Cantor's Naive Set Theory allows the construction of the set of all ordinals, which contains itself, which triggers the Burali-Forti Paradox. ZFC both disallows a set of the size of all ordinals and typically uses Von Neumann's definition of ordinals. Under Von Neumann's definition, a set $\alpha$ is an ordinal number iff
1. If $\beta$ is a member of $\alpha$, then $\beta$ is a proper subset of $\alpha$;
2. If $\beta$ and $\gamma$ are members of $\alpha$ then one of the following is true: $\beta=\gamma$, $\beta$ is a member of $\gamma$, or $\gamma$ is a member of $\beta$;
and 3. If $\beta$ is a nonempty proper subset of $\alpha$, then there exists a $\gamma$ member of $\alpha$ such that the intersection $\gamma \cap \beta$ is empty. (Definition from Wolfram Mathworld).

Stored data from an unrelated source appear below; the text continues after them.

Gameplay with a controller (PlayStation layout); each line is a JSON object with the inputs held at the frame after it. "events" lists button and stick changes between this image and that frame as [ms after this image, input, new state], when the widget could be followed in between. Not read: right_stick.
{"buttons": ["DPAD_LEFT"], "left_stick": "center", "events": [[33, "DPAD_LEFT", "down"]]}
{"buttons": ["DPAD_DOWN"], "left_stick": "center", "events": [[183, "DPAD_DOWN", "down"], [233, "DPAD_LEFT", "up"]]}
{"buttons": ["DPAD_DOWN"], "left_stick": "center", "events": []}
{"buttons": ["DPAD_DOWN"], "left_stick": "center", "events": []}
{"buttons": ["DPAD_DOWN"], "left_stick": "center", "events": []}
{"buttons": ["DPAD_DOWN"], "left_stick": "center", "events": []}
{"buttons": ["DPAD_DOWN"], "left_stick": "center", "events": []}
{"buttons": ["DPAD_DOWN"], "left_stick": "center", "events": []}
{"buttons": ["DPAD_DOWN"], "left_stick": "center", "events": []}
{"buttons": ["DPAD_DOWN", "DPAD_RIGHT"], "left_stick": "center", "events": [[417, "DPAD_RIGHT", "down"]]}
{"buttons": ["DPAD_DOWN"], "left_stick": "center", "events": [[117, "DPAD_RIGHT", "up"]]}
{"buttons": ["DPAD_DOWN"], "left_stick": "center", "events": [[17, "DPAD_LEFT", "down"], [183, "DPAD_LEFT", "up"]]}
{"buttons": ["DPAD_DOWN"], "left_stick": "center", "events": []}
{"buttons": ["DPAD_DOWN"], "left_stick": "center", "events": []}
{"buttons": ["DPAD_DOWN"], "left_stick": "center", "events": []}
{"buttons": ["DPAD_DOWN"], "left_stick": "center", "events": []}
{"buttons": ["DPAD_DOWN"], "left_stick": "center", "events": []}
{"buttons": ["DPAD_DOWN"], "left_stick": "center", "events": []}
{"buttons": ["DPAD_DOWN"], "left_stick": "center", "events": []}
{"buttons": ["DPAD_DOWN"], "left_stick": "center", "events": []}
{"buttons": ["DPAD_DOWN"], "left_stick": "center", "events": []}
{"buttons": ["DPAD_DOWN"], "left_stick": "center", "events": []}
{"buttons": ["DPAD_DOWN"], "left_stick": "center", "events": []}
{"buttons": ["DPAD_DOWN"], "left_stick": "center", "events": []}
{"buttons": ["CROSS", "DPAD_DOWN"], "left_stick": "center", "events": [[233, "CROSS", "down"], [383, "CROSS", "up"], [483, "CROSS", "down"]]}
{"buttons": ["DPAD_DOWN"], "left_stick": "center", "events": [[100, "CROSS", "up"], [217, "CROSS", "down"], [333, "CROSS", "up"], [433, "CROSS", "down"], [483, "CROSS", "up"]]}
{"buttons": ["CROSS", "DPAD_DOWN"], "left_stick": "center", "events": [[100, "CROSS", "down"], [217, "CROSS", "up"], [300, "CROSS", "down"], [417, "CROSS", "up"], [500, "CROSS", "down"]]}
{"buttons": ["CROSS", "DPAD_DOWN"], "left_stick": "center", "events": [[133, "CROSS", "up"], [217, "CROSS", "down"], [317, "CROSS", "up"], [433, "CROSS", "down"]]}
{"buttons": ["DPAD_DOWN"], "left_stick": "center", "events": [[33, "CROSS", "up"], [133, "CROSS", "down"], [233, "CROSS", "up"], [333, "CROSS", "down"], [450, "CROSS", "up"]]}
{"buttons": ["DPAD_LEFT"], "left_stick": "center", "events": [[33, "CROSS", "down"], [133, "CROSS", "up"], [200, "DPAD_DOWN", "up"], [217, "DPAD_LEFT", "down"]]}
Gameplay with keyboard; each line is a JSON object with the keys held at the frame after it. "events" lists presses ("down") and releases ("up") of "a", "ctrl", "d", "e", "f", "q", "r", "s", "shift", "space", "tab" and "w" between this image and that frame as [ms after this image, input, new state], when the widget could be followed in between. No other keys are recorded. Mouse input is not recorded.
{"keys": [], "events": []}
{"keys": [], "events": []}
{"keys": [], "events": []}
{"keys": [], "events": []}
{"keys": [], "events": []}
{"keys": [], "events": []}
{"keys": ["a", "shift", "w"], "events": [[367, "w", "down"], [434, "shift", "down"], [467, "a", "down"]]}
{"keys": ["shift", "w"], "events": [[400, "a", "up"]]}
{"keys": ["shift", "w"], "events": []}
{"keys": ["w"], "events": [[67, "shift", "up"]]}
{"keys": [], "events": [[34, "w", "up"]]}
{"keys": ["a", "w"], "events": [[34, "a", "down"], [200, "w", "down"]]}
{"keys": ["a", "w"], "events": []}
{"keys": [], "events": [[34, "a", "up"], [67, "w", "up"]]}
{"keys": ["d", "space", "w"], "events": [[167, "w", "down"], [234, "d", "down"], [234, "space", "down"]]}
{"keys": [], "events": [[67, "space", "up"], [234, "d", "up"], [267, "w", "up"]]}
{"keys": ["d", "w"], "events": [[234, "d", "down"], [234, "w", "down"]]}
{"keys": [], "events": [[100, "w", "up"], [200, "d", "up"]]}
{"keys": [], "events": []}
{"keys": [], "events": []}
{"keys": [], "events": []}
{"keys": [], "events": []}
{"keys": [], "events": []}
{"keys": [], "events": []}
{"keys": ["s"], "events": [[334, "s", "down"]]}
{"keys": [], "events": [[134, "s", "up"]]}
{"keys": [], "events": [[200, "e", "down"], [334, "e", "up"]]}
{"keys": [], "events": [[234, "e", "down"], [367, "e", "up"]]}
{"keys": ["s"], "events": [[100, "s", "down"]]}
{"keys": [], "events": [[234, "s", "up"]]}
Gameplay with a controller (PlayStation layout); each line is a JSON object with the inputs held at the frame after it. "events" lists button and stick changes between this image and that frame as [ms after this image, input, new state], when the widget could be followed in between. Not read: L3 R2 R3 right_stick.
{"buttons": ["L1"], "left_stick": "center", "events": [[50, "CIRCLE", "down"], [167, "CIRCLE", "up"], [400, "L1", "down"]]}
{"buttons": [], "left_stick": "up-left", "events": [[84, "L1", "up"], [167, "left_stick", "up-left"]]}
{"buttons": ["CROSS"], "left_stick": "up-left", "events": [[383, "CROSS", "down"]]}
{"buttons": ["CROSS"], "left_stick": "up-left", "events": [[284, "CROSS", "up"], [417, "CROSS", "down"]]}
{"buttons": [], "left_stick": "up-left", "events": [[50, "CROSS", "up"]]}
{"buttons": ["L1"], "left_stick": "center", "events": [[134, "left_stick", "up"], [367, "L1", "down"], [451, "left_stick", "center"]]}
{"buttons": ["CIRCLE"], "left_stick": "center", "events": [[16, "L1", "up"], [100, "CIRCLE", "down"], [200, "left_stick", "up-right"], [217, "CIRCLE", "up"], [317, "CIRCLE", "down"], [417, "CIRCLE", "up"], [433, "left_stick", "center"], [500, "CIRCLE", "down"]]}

The first rule implies that no ordinal is an element of itself, hence even if the axiom of foundation and axiom of replacement did not exist, the set of all ordinals could not be an ordinal, since it would violate the first rule, and the Burali-Forti Paradox would therefore still be resolved. So... there seems like their must be a significant difference between Cantor's definition of ordinals and Von Neumann's, since Cantor's Naive Set Theory still allows the set of all ordinals to be an ordinal. Cantor's ordinals can be elements of themselves. Why can Cantor's ordinals be elements of themselves? What is it about his definition of ordinals that allows them to be elements of themselves?